GC. At the same time our GC performance is not where we want it. There are still direct optimization opportunities. Beyond that, we want to be able to perform GC on a single browser tab, for shorter pause times when only one tab is active.
What these two things have in common is that they both involve dividing the JSRuntime's object graph into separate, mostly-isolated compartments, such that every object is in a compartment, and an ordinary object cannot have a direct reference to an object in a different compartment. (We will support special wrapper objects that provide transparent access to objects in other compartments.)

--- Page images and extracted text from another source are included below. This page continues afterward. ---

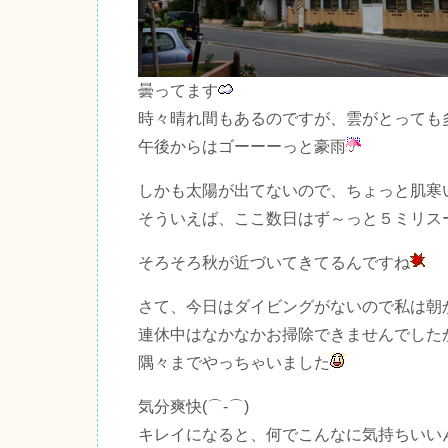
曇ってます
時々晴れ間もあるのですが、雲がとっても
午後からはゴーーーっと豪雨
しかも太陽が出てないので、ちょっと肌寒
そういえば、ここ数日はず～っと５ミリス
そろそろ秋が近づいてきてるんですね
さて、今日はダイビングがないので私は朝
連休中はなかなかお掃除できませんでした
隅々までやっちゃいました
気分爽快(⌒-⌒)
キレイになると、何でこんなに気持ちいい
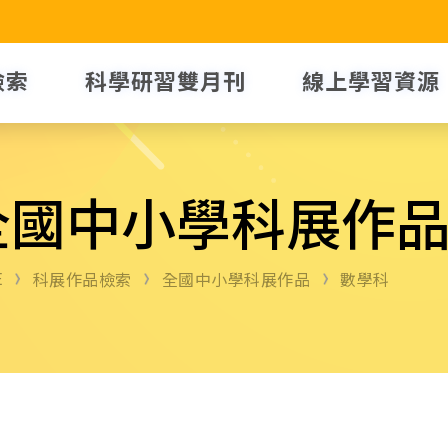
檢索
科學研習雙月刊
線上學習資源
全國中小學科展作
E
科展作品檢索
全國中小學科展作品
數學科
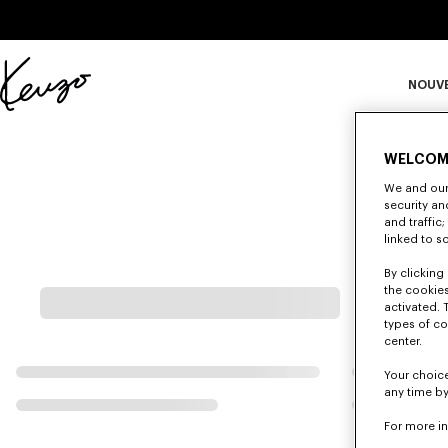
Skip to main content
Skip to footer content
NOUV
Site
officiel
S
KENZO
WELCOM
We and our 
security a
Ma
and traffic
linked to s
By clicking 
the cookies
activated. 
types of co
center.
Your choice
any time by
For more i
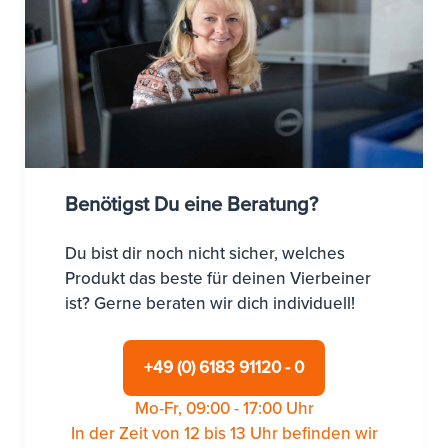
Benötigst Du eine Beratung?
Du bist dir noch nicht sicher, welches
Produkt das beste für deinen Vierbeiner
ist? Gerne beraten wir dich individuell!
+49 (0) 6183 91120 - 0
Mo-Fr, 09:00 - 17:00 Uhr
In der Zeit von 12 bis 13 Uhr befinden wir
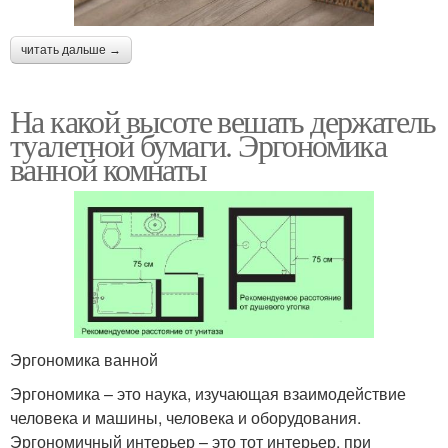
читать дальше →
На какой высоте вешать держатель
туалетной бумаги. Эргономика
ванной комнаты
Эргономика ванной
Эргономика – это наука, изучающая взаимодействие
человека и машины, человека и оборудования.
Эргономичный интерьер – это тот интерьер, при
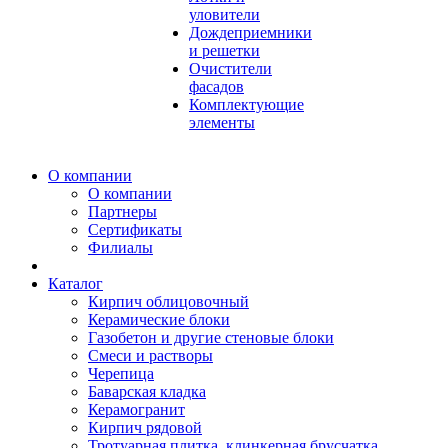
уловители
Дождеприемники
и решетки
Очистители
фасадов
Комплектующие
элементы
О компании
О компании
Партнеры
Сертификаты
Филиалы
Каталог
Кирпич облицовочный
Керамические блоки
Газобетон и другие стеновые блоки
Смеси и растворы
Черепица
Баварская кладка
Керамогранит
Кирпич рядовой
Тротуарная плитка, клинкерная брусчатка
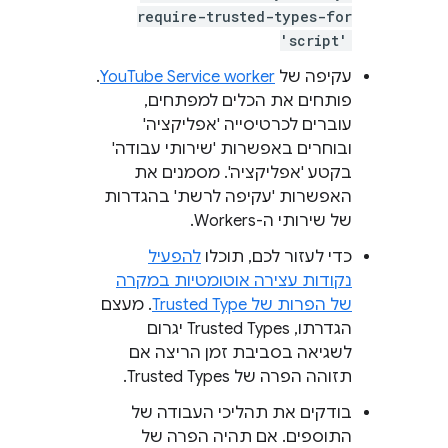
require-trusted-types-for
'script'
עקיפה של
YouTube Service worker
.
פותחים את הכלים למפתחים,
עוברים לכרטיסייה 'אפליקציה'
ובוחרים באפשרות 'שירותי עבודה'
בקטע 'אפליקציה'. מסמנים את
האפשרות 'עקיפה לרשת' בהגדרות
של שירותי ה-Workers.
כדי לעזור לכם, תוכלו
להפעיל
נקודות עצירה אוטומטיות במקרה
של הפרות של Trusted Type
. מעצם
הגדרתו, Trusted Types יגרום
לשגיאה בסביבת זמן הריצה אם
תזוהה הפרה של Trusted Types.
בודקים את תהליכי העבודה של
התוספים. אם תהיה הפרה של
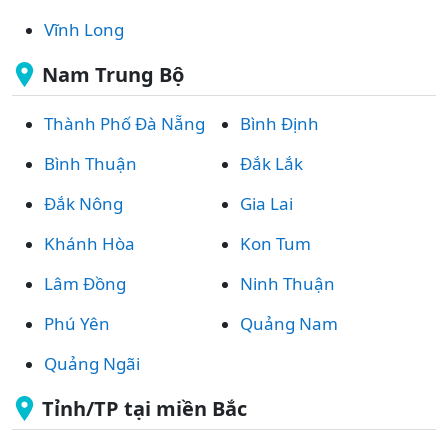
Vĩnh Long
Nam Trung Bộ
Thành Phố Đà Nẵng
Bình Định
Bình Thuận
Đắk Lắk
Đắk Nông
Gia Lai
Khánh Hòa
Kon Tum
Lâm Đồng
Ninh Thuận
Phú Yên
Quảng Nam
Quảng Ngãi
Tỉnh/TP tại miền Bắc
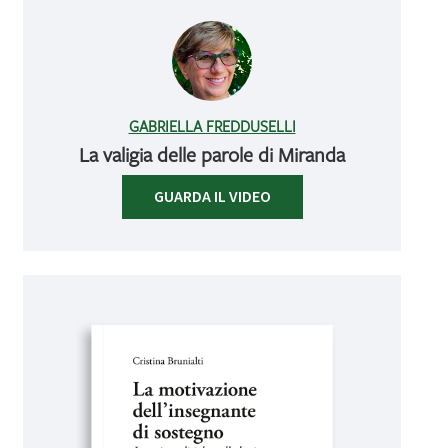
GABRIELLA FREDDUSELLI
La valigia delle parole di Miranda
GUARDA IL VIDEO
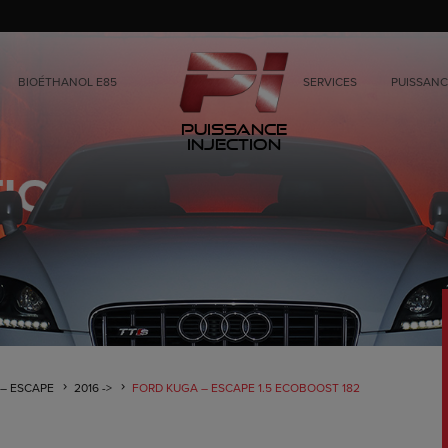
BIOÉTHANOL E85
SERVICES
PUISSANC
Puissance
Injection
– ESCAPE
2016 ->
FORD KUGA – ESCAPE 1.5 ECOBOOST 182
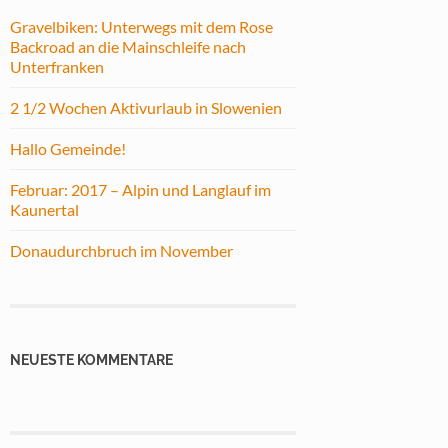
Gravelbiken: Unterwegs mit dem Rose
Backroad an die Mainschleife nach
Unterfranken
2 1/2 Wochen Aktivurlaub in Slowenien
Hallo Gemeinde!
Februar: 2017 – Alpin und Langlauf im
Kaunertal
Donaudurchbruch im November
NEUESTE KOMMENTARE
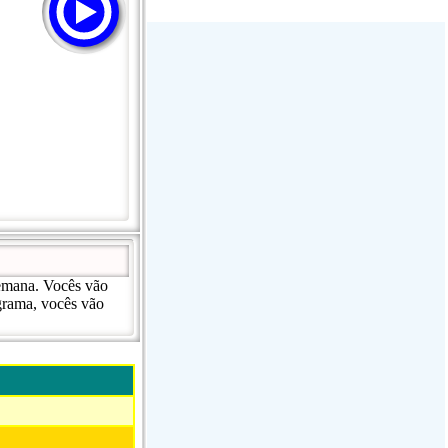
Stream Radiovoz Coruña
RTFM Lounge
PulsRadio LOUNGE
Dance One Radio San Francisco
CLASSIC ROCK MIAMI
semana. Vocês vão
grama, vocês vão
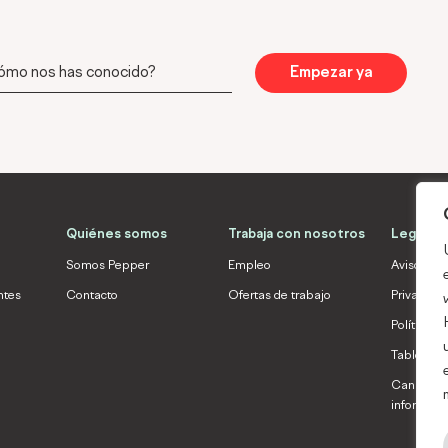
mo
Empezar ya
cido?
Quiénes somos
Trabaja con nosotros
Legal
Somos Pepper
Empleo
Aviso Leg
ntes
Contacto
Ofertas de trabajo
Privacida
Política d
Tablón de
Canal int
informaci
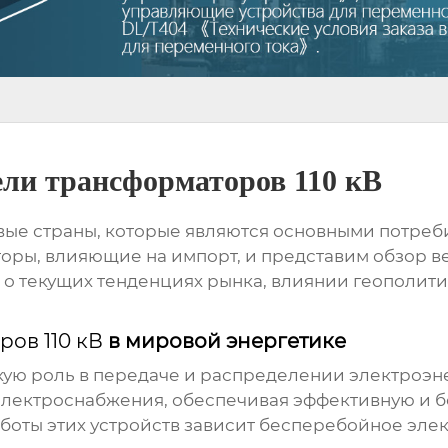
ли трансформаторов 110 кВ
вые страны, которые являются основными потре
оры, влияющие на импорт, и представим обзор в
 о текущих тенденциях рынка, влиянии геополит
ов 110 кВ
в мировой энергетике
ую роль в передаче и распределении электроэн
электроснабжения, обеспечивая эффективную и б
аботы этих устройств зависит бесперебойное эл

The changes we need to make for single-tab GC will simultaneously make it easier to add assertions enforcing the new rules about sharing objects across threads. Conveniently, in the browser, wrapper objects already exist in almost all the right places--it's a critical security boundary in the browser, and the wrappers impose various security policies.
Plans
Add API for creating a global object and associating it with a compartment. Use it in Gecko everywhere we create a global. Add API JS_GetObjectCompartment.
Add assertions that there are no direct references across compartments, both at API boundaries and within the engine.
Add API for creating objects that hold a single hard reference across compartments (use Proxy for this, I hope).
Factor GC-related code into a class, js::GCHeap. Then divide it into two parts: the top-level GCHeap, which can do whole-runtime GC, and Subheaps that can be GC'd individually.
Make compartments the same thing as Subheaps.